If you do take a stray dog in to your home, then the law requires you to tell the Council's Animal Welfare Officer. If you don't, you could be accused of theft.
After a stray dog is reported
The Council has a duty to collect and impound dogs that are found straying in a public place and are not accompanied by their owner or a person in charge.
No other organisation or charity can collect a stray dog and you should not hand a stray dog over to anyone but the owner or the Council's Animal Welfare Officer /out-of-hours dog warden.
Once reported, the Council's Animal Welfare Officer will collect the dog and will check to see if it has a microchip, or any collar/tag identification required by law.
If the dog is microchipped it will hopefully be possible to establish ownership and to contact the owner to let them know their dog has been found. Find out more about microchipping.
If it is not possible to contact the owner or the dog has no accurate means of identification, the Council's Animal Welfare Officer will take the dog to West Hall Kennels, Cleadon Lane, Whitburn.
Please note: dogs collected out of normal office hours will not be scanned for microchip details and will be taken direct to West Hall Kennels, Cleadon Lane, Whitburn.
After a stray dog is taken to the kennels
If a dog has not been claimed within 7 days of entering the kennels, it will be transferred to the ownership of West Hall Kennels who offer a re-homing service as part of their care programme.
If you would like to adopt the dog
Even if you are keen to adopt the dog, you will not be able to do this straight away. You must contact South Tyneside Council's Animal Welfare Officer who will arrange collection of the dog.
The Animal Welfare Officer can pass on your details to the kennels and then after a statutory 7 day period, if the owner has not been found and you are considered to be suitable, you will be expected to go through the kennel's normal rehoming process.
If you wish to keep the dog in your home, you must inform South Tyneside Council's Animal Welfare Officer.
You are legally obliged to provide certain information about the dog, with your name and address details to South Tyneside Council's Animal Welfare Officer and to keep the dog in your care for 28 days. You must not hand the dog over to any other person, organisation or charity during this period without informing the Council.
After this time you can keep the dog until the person with proof of ownership claims the dog. This means legal ownership is not transferred to you and the original owner may demand the dog back at any time, no matter how long you have kept the dog for or how much money you have spent looking after the dog.
What to do if you have lost your dog
Any dog that is unsupervised in a public place may be collected by the Council's Animal Welfare Officer.
If your dog has a tag with contact details, or is microchipped, then the Animal Welfare Officer will try to contact you. If the dog can't be taken straight home it will be taken to West Hall Kennels.
We recognise that losing your dog can be a traumatic experience. If you have lost your dog, call West Hall Kennels on 0191 529 2369 to see if your dog has been taken there. They can be contacted between 9am - 6pm, Monday - Saturday and between 9am - 12noon on Sundays.

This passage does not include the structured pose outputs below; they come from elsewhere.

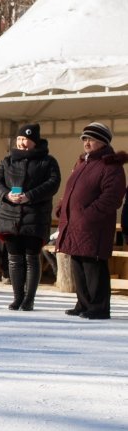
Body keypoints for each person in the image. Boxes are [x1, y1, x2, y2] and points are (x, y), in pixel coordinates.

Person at [55, 122, 127, 319]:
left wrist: (89, 215)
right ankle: (83, 303)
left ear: (103, 142)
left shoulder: (111, 166)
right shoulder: (82, 163)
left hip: (94, 225)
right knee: (78, 263)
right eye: (84, 139)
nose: (87, 142)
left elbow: (112, 197)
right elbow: (71, 191)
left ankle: (99, 307)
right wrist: (62, 208)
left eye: (92, 139)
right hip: (74, 223)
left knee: (93, 265)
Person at [0, 123, 61, 311]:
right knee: (14, 258)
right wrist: (6, 194)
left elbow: (53, 183)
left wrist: (30, 196)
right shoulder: (7, 160)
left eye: (26, 139)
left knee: (31, 258)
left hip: (35, 217)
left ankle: (29, 299)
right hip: (10, 216)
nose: (22, 143)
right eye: (20, 139)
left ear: (35, 142)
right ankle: (17, 297)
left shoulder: (48, 161)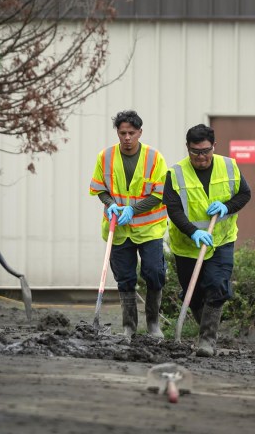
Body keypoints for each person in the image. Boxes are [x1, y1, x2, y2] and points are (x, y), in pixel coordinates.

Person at [164, 124, 251, 357]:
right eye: (195, 152)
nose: (201, 157)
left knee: (217, 285)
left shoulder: (229, 166)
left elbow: (245, 194)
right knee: (192, 293)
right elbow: (173, 209)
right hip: (187, 245)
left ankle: (207, 341)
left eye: (205, 151)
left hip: (221, 239)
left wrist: (226, 207)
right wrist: (192, 231)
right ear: (187, 148)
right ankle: (205, 332)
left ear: (214, 146)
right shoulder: (176, 173)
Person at [89, 110, 169, 338]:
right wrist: (110, 203)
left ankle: (153, 323)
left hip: (149, 228)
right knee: (125, 278)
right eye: (122, 133)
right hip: (118, 228)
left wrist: (134, 209)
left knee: (154, 272)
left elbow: (160, 193)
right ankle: (129, 326)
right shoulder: (105, 157)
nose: (126, 137)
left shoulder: (155, 158)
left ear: (140, 132)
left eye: (131, 133)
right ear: (117, 132)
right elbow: (99, 188)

If your dog cannot be found at West Hall Kennels, please contact other kennel providers in the area, as a member of the public may have taken your dog directly to an alternative local kennel provider.
If your dog has been taken to West Hall Kennels you will be able to collect it and you will have to pay a release fee. The amount of the release fee will vary depending on how much time time your dog has been at the kennels.
How to prevent your dog from straying
Be a responsible dog owner.
Dogs should always be walked and exercised with a responsible person present. Never allow your dog to wander, roam or exercise on its own.
Legally, all dogs must wear a collar and identification tag with contact details.